Now for some folks suffering is an argument against believing in God. Why would God allow things like Hurricane Katrina, or the earthquakes in Pakistan, or something closer to home like the sickness and suffering of a loved one, like my mom? And I don't mean to say that I wasn't angry with God. I was. But being angry with someone is still having a relationship with them. I didn't turn away, though, and I didn't stop believing.

And I think the reason for that was that I saw God and felt God present with us through the people of our church. When Mom was in the hospital, we'd find lasagnas left on our front porch so that we'd have something to eat. The church prayed for us every Sunday, and when she was in her last sickness people would come to visit her. Some of them didn't necessarily say the most sensitive things, but they were there. I remember three women in particular who came together and just sat around laughing and chatting with Mom in her room. They showed their support, and through them I felt God's presence.

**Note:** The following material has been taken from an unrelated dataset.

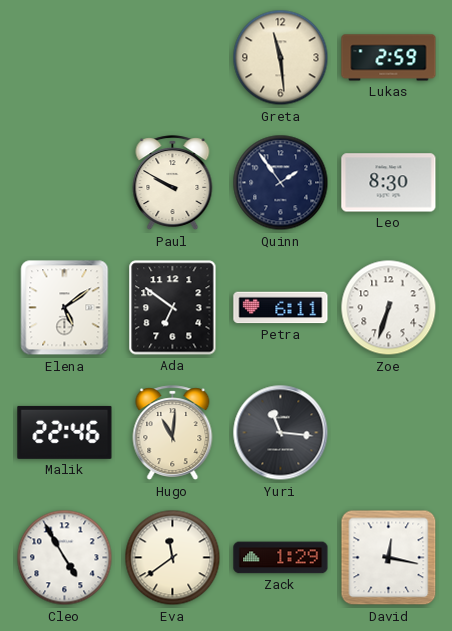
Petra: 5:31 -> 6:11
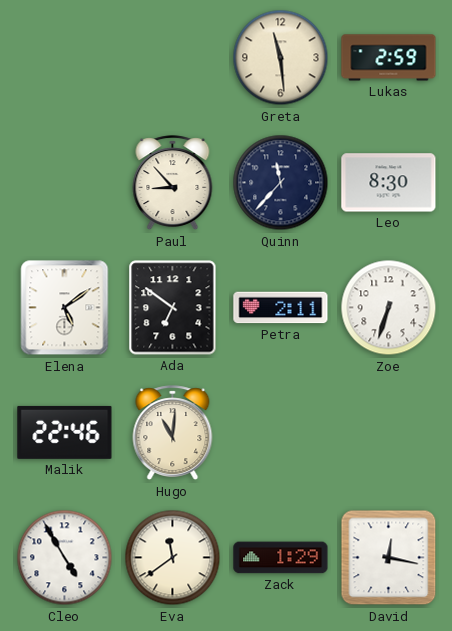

I think what motivated the people of our church to show such love was at least partly the big dream that Jesus talks about in our gospel lesson from John tonight. In the Scripture passage, Nicodemus, who's a big shot--an elder in the community, someone with a reputation for good judgement--hears about Jesus, and he decides that Jesus has something he wants, that Jesus has an "in" with God, and knows something that he wants to know. But he still has a reputation to uphold, so he sneaks out in the middle of the night, when no-one's around, to go and talk to Jesus.

"Jesus," he says, "What do I have to do to have what you have? How can I get this eternal life you're talking about?"

At this point Jesus tells him "You have to be born all over again." Now, most of us have an idea of what it means to be a born-again Christian - that it's a particular type of Christian - and this passage is where that image comes from. But imagine for a minute that you're like Nicodemus, who was the first person to hear this idea, that we know of. What would it be like if your life became a blank slate, and you lost all your memories and your bad habits and your ways of doing things? Or what if you were to rewind your life all the way back to when you were born? What would that be like?

Nicodemus doesn't get it at first--what a strange idea! Is he supposed to somehow crawl back into his mother's womb? It's ridiculous. Jesus can't help giving him a hard time: "Stop taking me so literally," is his first response, and then he says, "You're a big shot and you don't understand how this works?"

The thing is, Jesus is not looking for some minor adjustments in our lives, that we try a little harder, or change our plans for Sunday mornings. Jesus is talking to Nicodemus about a big dream, a total transformation. A time when the world is marked by justice and love, when everyone is included and accepted, when love is the rule and not the exception. That is Jesus' big dream. That is the dream that motivated my church to care for us in our time of need. That is the big dream that inspires me, and Jesus' big dream is, ultimately, the reason why I am a Christian.